I’m expanding my career from Senior Data Engineer to LLM / Generative AI Specialist. This page documents my journey, broken into weekly milestones — each link goes deeper into my hands-on work, code, and reflections..
Phase 1: Core AI & LLM Foundations (Months 1–2)
- Week 1 → [Data Loading, Tokenization & Embeddings Playground] Build the foundation by preparing text datasets, applying tokenization, and setting up embeddings. Then trained word embeddings (Word2Vec-style) and visualize how words cluster semantically in vector space
- Week 2 → [Attention Mechanism from Scratch] Implement scaled dot-product attention (Queries, Keys, Values).
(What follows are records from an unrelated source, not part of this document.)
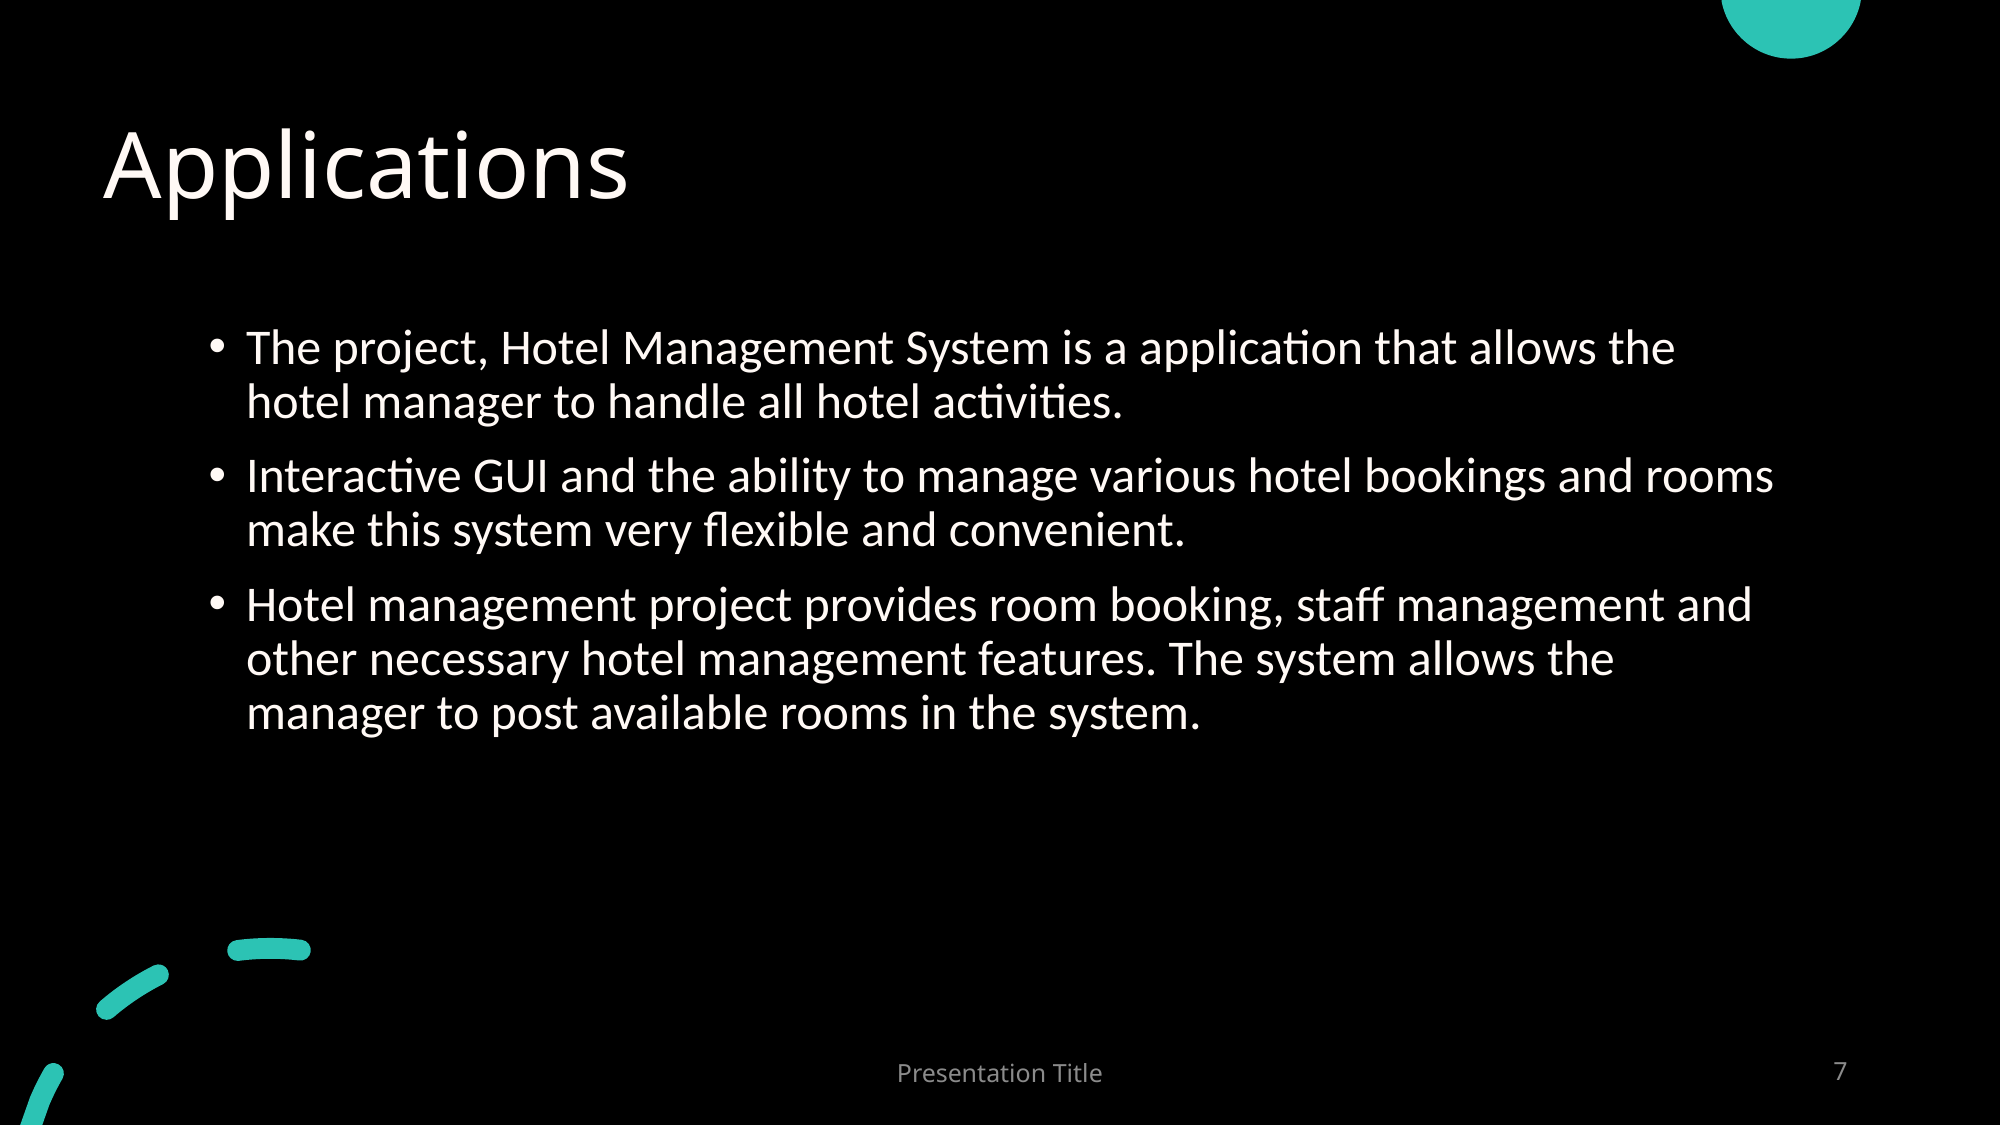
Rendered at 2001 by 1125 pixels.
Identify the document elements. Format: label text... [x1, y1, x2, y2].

footer Presentation Title [662, 1042, 1338, 1103]
title Applications [88, 59, 1814, 278]
slide_number 7 [1412, 1042, 1863, 1103]
list The project, Hotel Management System is a application that allows the hotel manager to handle all hotel activities. Interactive GUI and the ability to manage various hotel bookings and rooms make this system very flexible and convenient. Hotel management project provides room booking, staff management and other necessary hotel management features. The system allows the manager to post available rooms in the system. [193, 313, 1806, 947]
Visualize attention heatmaps.
- Week 3 → [Multi-Head Attention & Mini Transformer Block] Extend attention into multi-heads, added feed-forward networks and layer normalization.
- Week 4 → [Mini-GPT: Character-Level Language Model] Build a decoder-only Transformer, trained it on a small dataset, and generate Shakespeare-style text.
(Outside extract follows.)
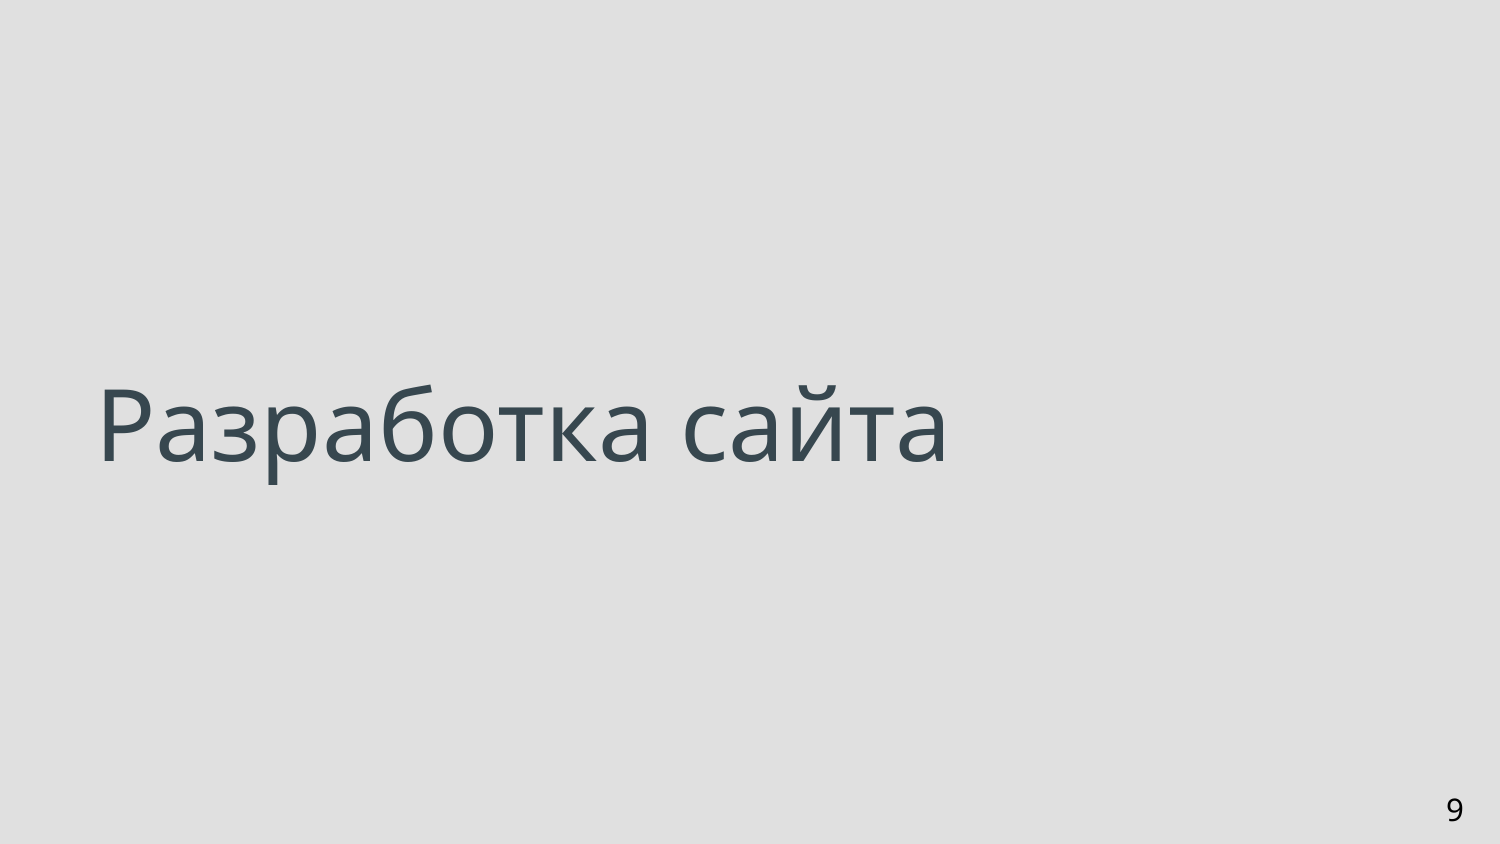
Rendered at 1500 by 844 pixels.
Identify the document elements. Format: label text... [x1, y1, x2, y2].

slide_number ‹#› [1410, 779, 1500, 844]
title Разработка сайта [80, 86, 1102, 758]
Phase 2: RAG & Applied LLMs (Months 3–4)
- [Company Knowledge Bot with RAG] Connect an LLM to external documents using embeddings + vector search (FAISS/Pinecone).
- [Semantic Search Demo] Build semantic search over custom text collections.
Phase 3: Agents & Tool Use (Months 5–6)
- [Multi-Agent Research Assistant] Build LLM agents that plan, retrieve, and summarize collaboratively.
Phase 4: Fine-Tuning & Deployment (Months 7–10)
- [Fine-Tuned Domain LLM] Customize a small open-source model for domain-specific tasks (classification + Q&A).
- [Deployed RAG Chatbot] Package a chatbot with FastAPI + Docker, deployed to the cloud.
Phase 5: Deployment & Scaling (Months 11-12)
- [Deploying Models on AWS , Azure, GCP + Scaling Inference] Containerize Hugging Face models, deploy via AWS SageMaker / Lambda & Azure ML / Container Apps. Explore autoscaling + cost optimization.
- [TensorRT for Optimized Inference] Convert a Hugging Face model (e.g., DistilBERT or GPT-2 small) into ONNX → TensorRT engine. Run benchmarks comparing PyTorch vs ONNX vs TensorRT inference latency. Deploy a TensorRT-optimized model in Docker on cloud GPU (AWS EC2 G4/G5, Azure NV-series, or GCP GPU).. —
Phase 6: Branding & Consulting (Months 12–15)
- [Portfolio Wrap-Up] Compile projects into case studies, document consulting-ready AI solutions, and published learnings.